Exercise details =>
Reproduce exactly, from the data that follows, the line with "nose: (176, 40)", the line with "left shoulder: (196, 48)", and every line that lies between them.
Top of Stored data
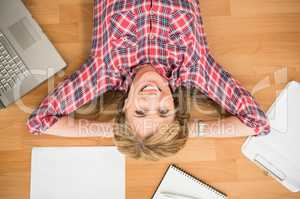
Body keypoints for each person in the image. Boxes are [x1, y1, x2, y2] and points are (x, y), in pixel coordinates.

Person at [27, 0, 270, 160]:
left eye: (141, 112)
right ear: (176, 107)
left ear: (124, 108)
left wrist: (115, 131)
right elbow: (257, 123)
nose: (152, 98)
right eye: (164, 112)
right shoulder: (195, 66)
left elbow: (39, 122)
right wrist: (187, 131)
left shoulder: (104, 69)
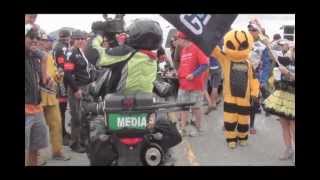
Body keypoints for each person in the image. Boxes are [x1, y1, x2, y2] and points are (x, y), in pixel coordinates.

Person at [211, 29, 260, 149]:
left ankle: (243, 137)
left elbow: (253, 79)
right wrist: (208, 37)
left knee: (244, 120)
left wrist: (254, 92)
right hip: (230, 97)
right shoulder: (226, 59)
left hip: (245, 97)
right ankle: (231, 138)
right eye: (232, 46)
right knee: (230, 119)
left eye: (242, 46)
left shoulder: (248, 64)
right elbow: (215, 50)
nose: (237, 49)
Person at [38, 31, 71, 161]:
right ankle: (36, 155)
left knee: (56, 124)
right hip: (37, 97)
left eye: (47, 41)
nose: (46, 43)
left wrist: (58, 75)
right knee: (38, 127)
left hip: (51, 96)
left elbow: (54, 76)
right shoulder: (31, 56)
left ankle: (57, 152)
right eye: (43, 40)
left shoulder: (50, 56)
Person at [263, 40, 295, 161]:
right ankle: (288, 149)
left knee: (293, 125)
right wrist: (266, 42)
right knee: (284, 124)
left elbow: (290, 75)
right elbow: (273, 55)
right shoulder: (288, 59)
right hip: (283, 95)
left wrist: (288, 73)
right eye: (293, 49)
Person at [64, 30, 94, 153]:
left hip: (86, 87)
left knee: (84, 116)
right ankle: (74, 143)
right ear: (73, 40)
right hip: (77, 88)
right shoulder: (71, 53)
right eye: (78, 39)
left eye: (83, 38)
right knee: (76, 117)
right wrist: (76, 89)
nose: (81, 41)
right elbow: (67, 74)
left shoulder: (81, 52)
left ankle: (82, 141)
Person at [174, 31, 209, 137]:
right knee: (183, 107)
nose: (176, 40)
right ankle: (183, 129)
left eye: (177, 38)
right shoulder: (183, 50)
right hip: (183, 85)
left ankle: (199, 128)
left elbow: (205, 64)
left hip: (195, 86)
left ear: (182, 38)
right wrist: (177, 73)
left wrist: (194, 75)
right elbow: (183, 65)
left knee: (196, 107)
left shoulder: (196, 48)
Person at [25, 24, 49, 166]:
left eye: (36, 38)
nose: (34, 41)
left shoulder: (34, 56)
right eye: (30, 37)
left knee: (35, 146)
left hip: (36, 107)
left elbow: (44, 81)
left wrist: (42, 55)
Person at [52, 29, 72, 146]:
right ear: (67, 37)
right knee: (61, 110)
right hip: (61, 81)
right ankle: (61, 135)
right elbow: (62, 66)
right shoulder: (62, 47)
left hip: (60, 80)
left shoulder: (58, 46)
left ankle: (62, 133)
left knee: (62, 110)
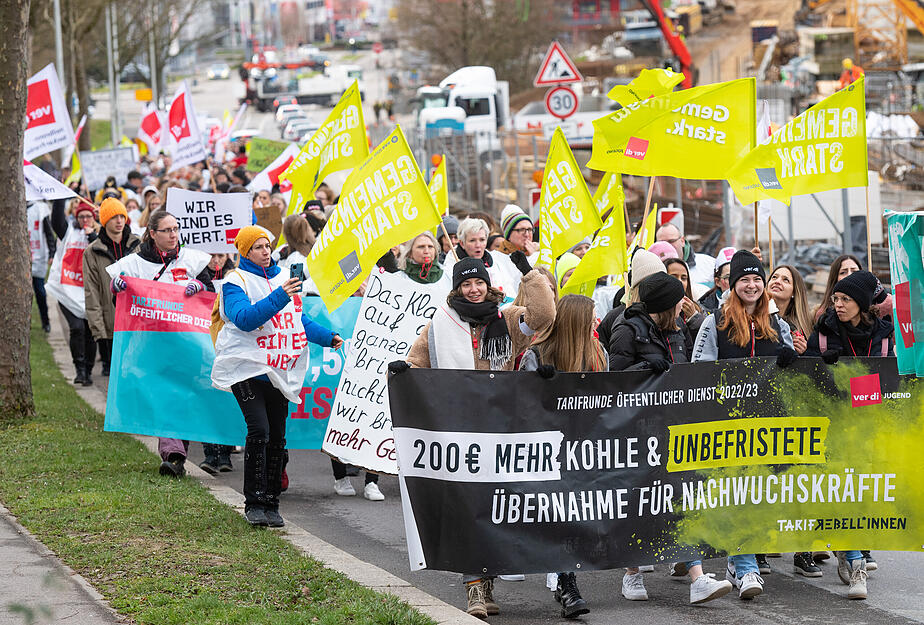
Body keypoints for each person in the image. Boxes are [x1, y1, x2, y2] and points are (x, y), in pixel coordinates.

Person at [394, 258, 556, 618]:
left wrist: (529, 274)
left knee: (495, 509)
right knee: (467, 509)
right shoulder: (440, 324)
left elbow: (544, 315)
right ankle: (474, 589)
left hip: (501, 430)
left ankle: (487, 580)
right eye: (466, 284)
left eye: (478, 283)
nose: (473, 290)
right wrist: (404, 372)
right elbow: (418, 363)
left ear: (488, 284)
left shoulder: (508, 320)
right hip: (459, 431)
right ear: (457, 288)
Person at [609, 272, 734, 605]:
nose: (684, 305)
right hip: (637, 430)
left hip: (675, 428)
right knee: (639, 502)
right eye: (678, 301)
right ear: (665, 304)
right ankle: (632, 573)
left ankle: (697, 578)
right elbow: (611, 381)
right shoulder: (627, 330)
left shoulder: (677, 330)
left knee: (683, 499)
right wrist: (645, 370)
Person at [211, 226, 343, 527]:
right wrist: (280, 295)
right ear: (245, 252)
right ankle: (254, 502)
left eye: (267, 246)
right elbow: (244, 319)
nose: (265, 252)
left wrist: (327, 337)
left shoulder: (284, 277)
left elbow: (297, 320)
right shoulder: (235, 282)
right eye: (258, 247)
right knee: (259, 430)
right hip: (246, 367)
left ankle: (272, 502)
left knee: (277, 437)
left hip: (279, 368)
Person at [692, 250, 796, 600]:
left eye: (756, 279)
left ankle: (737, 564)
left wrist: (790, 359)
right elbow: (699, 372)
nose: (751, 285)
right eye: (744, 280)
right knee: (736, 493)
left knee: (757, 496)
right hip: (727, 426)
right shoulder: (715, 322)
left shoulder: (777, 323)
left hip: (767, 426)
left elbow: (791, 373)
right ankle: (746, 566)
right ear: (732, 284)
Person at [108, 210, 214, 478]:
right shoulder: (133, 264)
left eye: (176, 229)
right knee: (165, 394)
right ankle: (174, 454)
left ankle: (179, 453)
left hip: (187, 343)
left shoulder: (193, 260)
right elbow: (123, 303)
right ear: (152, 233)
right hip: (152, 345)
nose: (173, 235)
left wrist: (199, 287)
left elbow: (210, 293)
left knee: (182, 395)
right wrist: (116, 288)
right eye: (167, 230)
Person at [518, 294, 605, 618]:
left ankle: (566, 582)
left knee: (574, 517)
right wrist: (538, 386)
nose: (596, 321)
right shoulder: (537, 354)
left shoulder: (599, 353)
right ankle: (566, 585)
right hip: (547, 452)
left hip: (585, 450)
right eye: (591, 316)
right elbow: (519, 403)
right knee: (558, 515)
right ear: (577, 321)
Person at [83, 198, 141, 377]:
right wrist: (98, 330)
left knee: (135, 372)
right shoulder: (92, 252)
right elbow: (91, 292)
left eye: (122, 216)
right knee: (113, 375)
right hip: (109, 324)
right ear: (104, 220)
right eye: (114, 217)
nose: (119, 221)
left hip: (137, 322)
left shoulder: (138, 245)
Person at [48, 198, 99, 385]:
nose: (85, 220)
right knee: (77, 328)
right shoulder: (69, 232)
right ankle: (79, 369)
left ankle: (89, 371)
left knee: (90, 333)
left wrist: (92, 237)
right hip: (68, 292)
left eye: (88, 216)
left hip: (90, 294)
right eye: (81, 216)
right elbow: (56, 220)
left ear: (94, 218)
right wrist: (60, 195)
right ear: (76, 218)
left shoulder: (99, 236)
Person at [199, 252, 239, 474]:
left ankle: (225, 454)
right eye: (211, 256)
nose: (216, 260)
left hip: (228, 346)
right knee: (207, 400)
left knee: (227, 399)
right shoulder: (196, 274)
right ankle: (209, 454)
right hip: (203, 342)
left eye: (220, 255)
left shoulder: (236, 276)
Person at [655, 223, 715, 295]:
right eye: (662, 242)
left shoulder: (709, 265)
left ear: (682, 241)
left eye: (671, 241)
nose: (667, 246)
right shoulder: (653, 270)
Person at [768, 265, 813, 356]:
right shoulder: (753, 315)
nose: (777, 281)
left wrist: (804, 353)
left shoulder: (799, 329)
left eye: (785, 280)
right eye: (774, 277)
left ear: (794, 292)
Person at [28, 201, 55, 333]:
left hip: (38, 256)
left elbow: (49, 232)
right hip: (23, 257)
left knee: (40, 291)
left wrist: (52, 252)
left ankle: (46, 321)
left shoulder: (40, 209)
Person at [664, 258, 705, 340]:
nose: (680, 281)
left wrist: (694, 318)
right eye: (674, 277)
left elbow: (705, 339)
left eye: (683, 278)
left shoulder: (697, 308)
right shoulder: (658, 310)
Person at [814, 254, 861, 322]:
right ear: (835, 278)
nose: (850, 275)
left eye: (854, 271)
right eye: (843, 272)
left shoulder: (871, 307)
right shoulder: (824, 315)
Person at [698, 246, 736, 314]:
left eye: (739, 277)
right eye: (728, 277)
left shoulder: (752, 303)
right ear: (717, 282)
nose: (735, 282)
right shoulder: (703, 309)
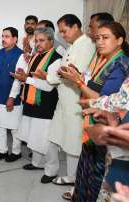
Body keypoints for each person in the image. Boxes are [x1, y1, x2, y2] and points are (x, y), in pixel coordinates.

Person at [60, 21, 129, 202]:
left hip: (113, 131)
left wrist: (79, 83)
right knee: (89, 173)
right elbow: (108, 96)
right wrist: (80, 80)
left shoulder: (121, 64)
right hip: (100, 123)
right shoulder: (106, 59)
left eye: (105, 38)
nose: (99, 42)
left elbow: (112, 101)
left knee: (100, 178)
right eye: (97, 38)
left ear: (120, 40)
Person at [43, 14, 95, 190]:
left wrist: (54, 75)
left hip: (75, 101)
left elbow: (71, 73)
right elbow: (62, 72)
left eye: (64, 31)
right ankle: (54, 170)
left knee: (73, 141)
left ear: (75, 27)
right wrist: (57, 74)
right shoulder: (73, 46)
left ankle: (73, 177)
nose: (62, 35)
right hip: (64, 99)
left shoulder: (86, 45)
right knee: (56, 136)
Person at [11, 27, 62, 183]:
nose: (38, 44)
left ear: (51, 41)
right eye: (36, 41)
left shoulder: (56, 59)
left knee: (46, 141)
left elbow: (48, 86)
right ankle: (37, 163)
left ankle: (51, 170)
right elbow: (30, 76)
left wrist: (26, 79)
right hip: (31, 103)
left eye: (42, 41)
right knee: (33, 137)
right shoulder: (35, 55)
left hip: (46, 105)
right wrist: (22, 75)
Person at [0, 27, 26, 161]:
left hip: (11, 97)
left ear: (15, 39)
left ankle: (16, 152)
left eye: (7, 36)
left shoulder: (21, 55)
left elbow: (18, 79)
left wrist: (11, 97)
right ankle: (2, 150)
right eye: (2, 36)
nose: (3, 39)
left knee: (14, 127)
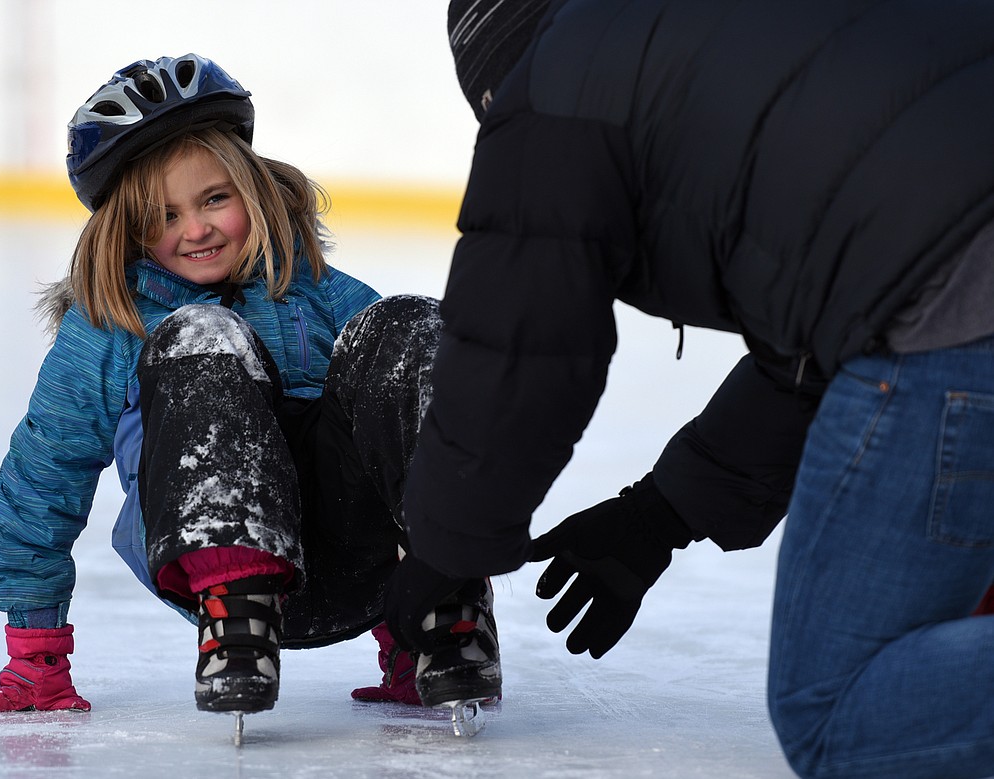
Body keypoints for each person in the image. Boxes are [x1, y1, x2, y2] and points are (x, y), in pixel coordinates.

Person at [386, 2, 994, 777]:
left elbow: (521, 343)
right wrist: (661, 514)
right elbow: (812, 335)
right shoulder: (723, 51)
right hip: (938, 260)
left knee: (844, 707)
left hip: (956, 299)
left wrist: (445, 548)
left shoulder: (556, 87)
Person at [0, 53, 501, 720]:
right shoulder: (109, 326)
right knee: (199, 335)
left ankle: (442, 618)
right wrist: (36, 656)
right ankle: (237, 611)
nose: (195, 229)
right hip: (208, 562)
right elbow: (42, 477)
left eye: (214, 199)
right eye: (163, 215)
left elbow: (409, 407)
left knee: (405, 323)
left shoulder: (314, 290)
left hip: (365, 566)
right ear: (125, 228)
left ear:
Bottom of Stored data
Completed exercise =>
nose: (176, 40)
right ankle: (183, 129)
left eye: (177, 38)
right shoulder: (183, 50)
right hip: (183, 85)
left ankle: (199, 128)
left elbow: (205, 64)
left hip: (195, 86)
left ear: (182, 38)
right wrist: (177, 73)
left wrist: (194, 75)
right elbow: (183, 65)
left knee: (196, 107)
left shoulder: (196, 48)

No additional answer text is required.